Durch die, sich im 18. Jahrhundert entwickelte Veränderung des Weltbildes, die Entstehung der Wissenschaften und das daraus resultierende neue Verhältnis zwischen Religion und gesellschaftlicher Realität hat der Westen die islamischen Staaten überholt. Der Orient verlor den Kontakt zum Okzident. Der Segen der Bodenschätze dieser Region, sprich Erdöl, wurde schnell zum Fluch. Die in jene Länder strömenden Petrodallars bewirkten viel, jedoch keine gesellschaftliche Veränderung und Erneuerung des Islam. Abdelwahab Meddeb führt als Beispiel Saudi-Arabien an. Wirtschaftlich lange Zeit prosperierend, gelang es doch nicht, das Land den veränderten Bedingungen in einer veränderten Welt anzupassen. Der Koran verbietet dieses jedenfalls nicht.

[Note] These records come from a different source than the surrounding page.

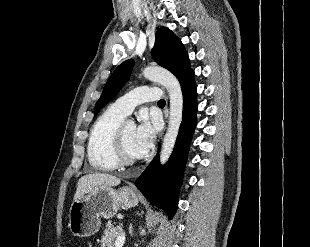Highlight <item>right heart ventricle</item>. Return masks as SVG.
Here are the masks:
<instances>
[{
  "label": "right heart ventricle",
  "instance_id": "e07e8e85",
  "mask_svg": "<svg viewBox=\"0 0 310 247\" xmlns=\"http://www.w3.org/2000/svg\"><path fill=\"white\" fill-rule=\"evenodd\" d=\"M125 115L113 105L108 107L93 124L87 147L91 166L99 171H113L118 167L115 155L117 130L123 123Z\"/></svg>",
  "mask_w": 310,
  "mask_h": 247
}]
</instances>
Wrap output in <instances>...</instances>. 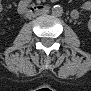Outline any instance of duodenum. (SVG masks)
Masks as SVG:
<instances>
[{"label": "duodenum", "instance_id": "1", "mask_svg": "<svg viewBox=\"0 0 91 91\" xmlns=\"http://www.w3.org/2000/svg\"><path fill=\"white\" fill-rule=\"evenodd\" d=\"M49 9H50V6L48 4H43V3L33 4L27 8L25 15L31 16L38 13H44V12H47Z\"/></svg>", "mask_w": 91, "mask_h": 91}]
</instances>
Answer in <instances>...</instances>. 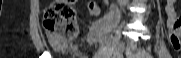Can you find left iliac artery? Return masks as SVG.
<instances>
[{
  "instance_id": "44dca946",
  "label": "left iliac artery",
  "mask_w": 181,
  "mask_h": 58,
  "mask_svg": "<svg viewBox=\"0 0 181 58\" xmlns=\"http://www.w3.org/2000/svg\"><path fill=\"white\" fill-rule=\"evenodd\" d=\"M141 55L143 56V58H152V56L144 49H141Z\"/></svg>"
}]
</instances>
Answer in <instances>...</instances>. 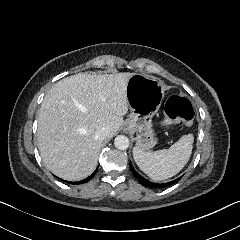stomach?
<instances>
[{"label":"stomach","mask_w":240,"mask_h":240,"mask_svg":"<svg viewBox=\"0 0 240 240\" xmlns=\"http://www.w3.org/2000/svg\"><path fill=\"white\" fill-rule=\"evenodd\" d=\"M165 96L164 81L155 76L134 73L126 84L129 108L125 129L136 134V146L149 150L157 139L151 128V119L160 109Z\"/></svg>","instance_id":"0dacf381"}]
</instances>
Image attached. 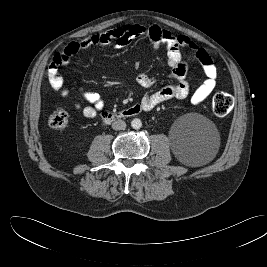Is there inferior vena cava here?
Segmentation results:
<instances>
[{
	"label": "inferior vena cava",
	"instance_id": "obj_1",
	"mask_svg": "<svg viewBox=\"0 0 267 267\" xmlns=\"http://www.w3.org/2000/svg\"><path fill=\"white\" fill-rule=\"evenodd\" d=\"M112 128L114 130H124L126 128V123L123 120H116L112 123Z\"/></svg>",
	"mask_w": 267,
	"mask_h": 267
}]
</instances>
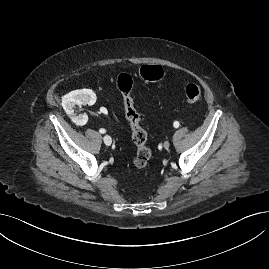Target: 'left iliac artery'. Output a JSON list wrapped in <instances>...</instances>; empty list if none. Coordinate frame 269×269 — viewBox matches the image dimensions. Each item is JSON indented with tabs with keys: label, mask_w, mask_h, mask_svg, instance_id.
Wrapping results in <instances>:
<instances>
[{
	"label": "left iliac artery",
	"mask_w": 269,
	"mask_h": 269,
	"mask_svg": "<svg viewBox=\"0 0 269 269\" xmlns=\"http://www.w3.org/2000/svg\"><path fill=\"white\" fill-rule=\"evenodd\" d=\"M173 125H174L175 128H178L180 124H179L178 121H175V122L173 123Z\"/></svg>",
	"instance_id": "1"
}]
</instances>
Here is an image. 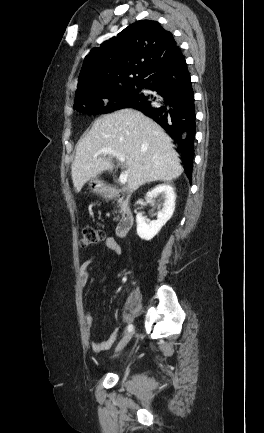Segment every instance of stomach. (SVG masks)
Returning <instances> with one entry per match:
<instances>
[{
  "label": "stomach",
  "mask_w": 264,
  "mask_h": 433,
  "mask_svg": "<svg viewBox=\"0 0 264 433\" xmlns=\"http://www.w3.org/2000/svg\"><path fill=\"white\" fill-rule=\"evenodd\" d=\"M89 188L92 193L97 195L105 193L107 189L106 185L98 179H92L89 182Z\"/></svg>",
  "instance_id": "stomach-1"
}]
</instances>
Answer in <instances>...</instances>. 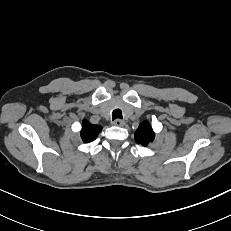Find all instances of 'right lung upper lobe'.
<instances>
[{
	"instance_id": "cb5924a9",
	"label": "right lung upper lobe",
	"mask_w": 231,
	"mask_h": 231,
	"mask_svg": "<svg viewBox=\"0 0 231 231\" xmlns=\"http://www.w3.org/2000/svg\"><path fill=\"white\" fill-rule=\"evenodd\" d=\"M101 130L102 127L98 125H92L87 120H84L81 130V138L84 142H91L96 139Z\"/></svg>"
}]
</instances>
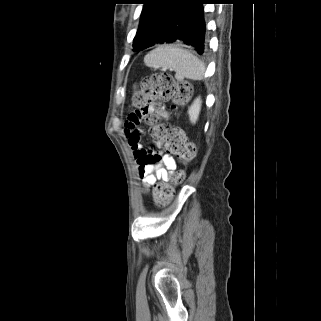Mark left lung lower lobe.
Segmentation results:
<instances>
[{
	"label": "left lung lower lobe",
	"instance_id": "0a47b994",
	"mask_svg": "<svg viewBox=\"0 0 321 321\" xmlns=\"http://www.w3.org/2000/svg\"><path fill=\"white\" fill-rule=\"evenodd\" d=\"M209 0H179L165 27L163 43L185 44L198 54L207 50L203 4Z\"/></svg>",
	"mask_w": 321,
	"mask_h": 321
}]
</instances>
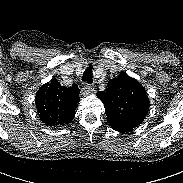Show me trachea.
Returning a JSON list of instances; mask_svg holds the SVG:
<instances>
[{
	"instance_id": "3493384b",
	"label": "trachea",
	"mask_w": 183,
	"mask_h": 183,
	"mask_svg": "<svg viewBox=\"0 0 183 183\" xmlns=\"http://www.w3.org/2000/svg\"><path fill=\"white\" fill-rule=\"evenodd\" d=\"M93 66L91 64H89V67L84 71L83 76H82V80L88 83H92L93 82Z\"/></svg>"
}]
</instances>
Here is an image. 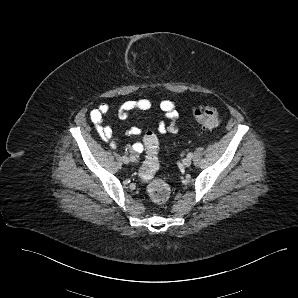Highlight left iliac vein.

Abdelwahab Meddeb hat ein Buch geschrieben, welches die andere, künstlerische und tolerante Seite des Islam zeigt. Die Geschichte zeigt, daß diese Seite keine Fiktion, sondern Realität war. Die maurischen Epoche in der spanischen Geschichte beweist dies. Meddeb betont aber auch zu recht, daß sich religiöser Fundamentalismus nicht auf den Islam beschränkt. Zu allen Zeiten haben die Religionen ihr schreckliches Haupt in Form von Intoleranz und Haß auf Andersdenkende erhoben. Erst wenn diese Krankheiten überwunden werden, wird es ein wirkliches Neben- und Miteinander geben. Autoren wie Abdelwahab Meddeb tragen daran einen großen Anteil.